** Opening Selected text block **

## Olympics and Austrian athletes

Contents
1. Lists all Austrian Gold Medalists
2. Lists the names of every athlete, with at least one medal, alongside their total number of medals (sorted by the number of medals)
3. Search for an athlete, show when and where the athlete took part in OG - and if available list the medal won

### Uncomment if not installed

In [1]:
# import sys
# !{sys.executable} -m pip install rdflib pandas

In [2]:
from rdflib import Graph
import pandas as pd

### Import ttl files

Switch between the data source folder for turtle files.  
"ttl" imports the files generated with OpenRefine  
"tarql" imports the files generated with tarql

In [3]:
source = "ttl"
# source = "tarql"

In [4]:
g = Graph()
g.parse(source + "/Athletes.ttl", format="turtle")

** Closing Selected text block **
** Opening Entries supplied block **

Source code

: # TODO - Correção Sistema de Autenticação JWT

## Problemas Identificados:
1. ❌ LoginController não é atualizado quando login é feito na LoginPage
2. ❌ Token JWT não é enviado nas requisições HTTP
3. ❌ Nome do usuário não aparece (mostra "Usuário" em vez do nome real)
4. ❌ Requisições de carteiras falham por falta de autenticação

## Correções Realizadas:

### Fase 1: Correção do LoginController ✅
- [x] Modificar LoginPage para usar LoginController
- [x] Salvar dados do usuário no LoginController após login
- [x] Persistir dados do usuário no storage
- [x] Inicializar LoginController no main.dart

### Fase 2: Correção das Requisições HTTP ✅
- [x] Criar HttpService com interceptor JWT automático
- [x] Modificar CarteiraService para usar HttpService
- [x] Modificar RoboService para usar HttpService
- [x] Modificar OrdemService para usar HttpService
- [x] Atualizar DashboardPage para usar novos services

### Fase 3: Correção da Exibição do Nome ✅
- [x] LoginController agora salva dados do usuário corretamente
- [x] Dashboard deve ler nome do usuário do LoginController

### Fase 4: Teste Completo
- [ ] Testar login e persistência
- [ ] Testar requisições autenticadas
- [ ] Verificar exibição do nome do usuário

** Closing Entries supplied block **

_Instruction 1_
Print the stretch of the Olympics notebook text from "### Uncomment if" through "for turtle files.".
_Instruction 2_
Decide whether each statement agrees with the Olympics notebook text. Answer yes or no, and quote the deciding words exactly. (a) The list of athletes with at least one medal is ordered by how many medals each has. (b) The package installation line runs as given, with no change needed. (c) The first item lists all Austrian silver medalists.

_Reply 1_
### Uncomment if not installed

In [1]:
# import sys
# !{sys.executable} -m pip install rdflib pandas

In [2]:
from rdflib import Graph
import pandas as pd

### Import ttl files

Switch between the data source folder for turtle files.

_Reply 2_
(a) Yes: "sorted by the number of medals"
(b) No: "Uncomment if not installed"
(c) No: "Lists all Austrian Gold Medalists"